Hi all. Not trying to start a pity party. I am just looking for some advice πŸ™‚

I (32m) met someone at a party (where i did not know many people) who was very outgoing and who had initiated a conversion with me out of nowhere (mid-20s m). They kind of embody the person I wish I could be in social situations: super friendly, liked by all, gathers a crowd when speaking, eagerly included by others in conversations and activities, etc. I was excited to meet this friendly person and thankful they seemed so eager to talk to me. During the conversion I was trying to be very attentive and engaging: I listened intently to what they said, attempted to understand what they were saying, and tried to express my interest and understanding by expanding on what they said. They were very talkative and it felt diffiduclt to get words in, but when i did interject, it was only for a quick comment, again, trying to expand on what they were saying while being sure not to rudely interupt. I was also trying to be concious of where i was looking: i mostly looked at one eye, occasionally breaking contact to look at their shirt or a feature of their face. It felt pretty natural but i did feel like maybe i was making eye contact with one eye too much, idk. Maybe the fact that I was concious of where I was looking proves that it came off less natural than I thought.

Regardless, during the conversation, I could feel the interest in me and general warmth and friendliness slowly start to fade. And ultimately it felt like they just wanted to move past me to get back to the rest of the party. After that one interaction, they didn’t really engage with me again even in group settings.

I guess my question is, where did I go wrong? I know my description can’t possibly relay to you all the intricacies of the interaction, but any thoughts or possible suggestions for improvement would be so appreciated.

Should I just let people talk at me and only speak when they’ve run out of things to say? Is it rude when I try to expand on someone’s ideas? I feel like I’m being engaging by doing so but I worry that maybe it comes off as me putting words in their mouth or not allowing them the opportunity to express themselves. Is that a valid concern? How do I avoid that while still showing interest? I don’t want to simply repeat back what they said or ask neverending questions. That sounds like the fastest way to be uninteresting!

Thank you for your time reading my post and any advice!

Edit: I realize I’m 32 and talking about parties like that’s a super important thing for someone my age. It’s not. But this type of situation is everywhere in my life: work, grad school, conferences, weddings, bachelor parties, interacting with my SO’s family, the list goes on.

For more context about me:

I struggle to make new friends and while I enjoy parties, I always feel like the least-liked individual, often explicitly disliked by a number of party goers. Such was the case here. A number of the people at the party were distinctly rude/standoffish, gave me the cold shoulder treatment when I tried to enter group conversations, physically turned their backs to me when I tried to enter circles, etc. I feel like, even when people initially like me, they often end up deciding they don’t. Hetero men and lesbian women seem to dislike me the most and I find it easiest to hold conversations with women.

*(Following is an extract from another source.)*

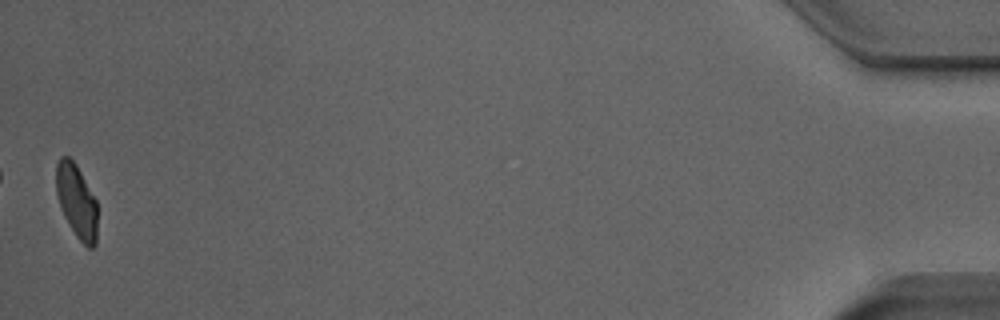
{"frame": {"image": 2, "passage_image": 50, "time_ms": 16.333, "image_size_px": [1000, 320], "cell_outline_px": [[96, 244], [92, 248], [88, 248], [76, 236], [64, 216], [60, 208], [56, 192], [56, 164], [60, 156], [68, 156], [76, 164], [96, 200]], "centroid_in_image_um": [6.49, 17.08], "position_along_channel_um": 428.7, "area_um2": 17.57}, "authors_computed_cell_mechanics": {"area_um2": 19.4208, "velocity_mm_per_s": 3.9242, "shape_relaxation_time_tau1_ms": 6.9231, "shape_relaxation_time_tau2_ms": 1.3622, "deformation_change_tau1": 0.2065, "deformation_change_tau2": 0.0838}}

I’ve learned generally to not g.a.f. I grew sick of trying to get people to like me and trying to bend my personality to fit their idiosyncrasies. So I tried to focus on what I like and what makes me happy. I pulled in and did my own thing for years. I had hoped that alone would make me more likeable but it hasn’t really changed anything. Despite trying to move past it, I miss social events. I miss having friends and sharing memories with people. I just wish I could get people to like me and I can’t understand why so, so many people, even without knowing me, don’t. Why am I so unlikeable?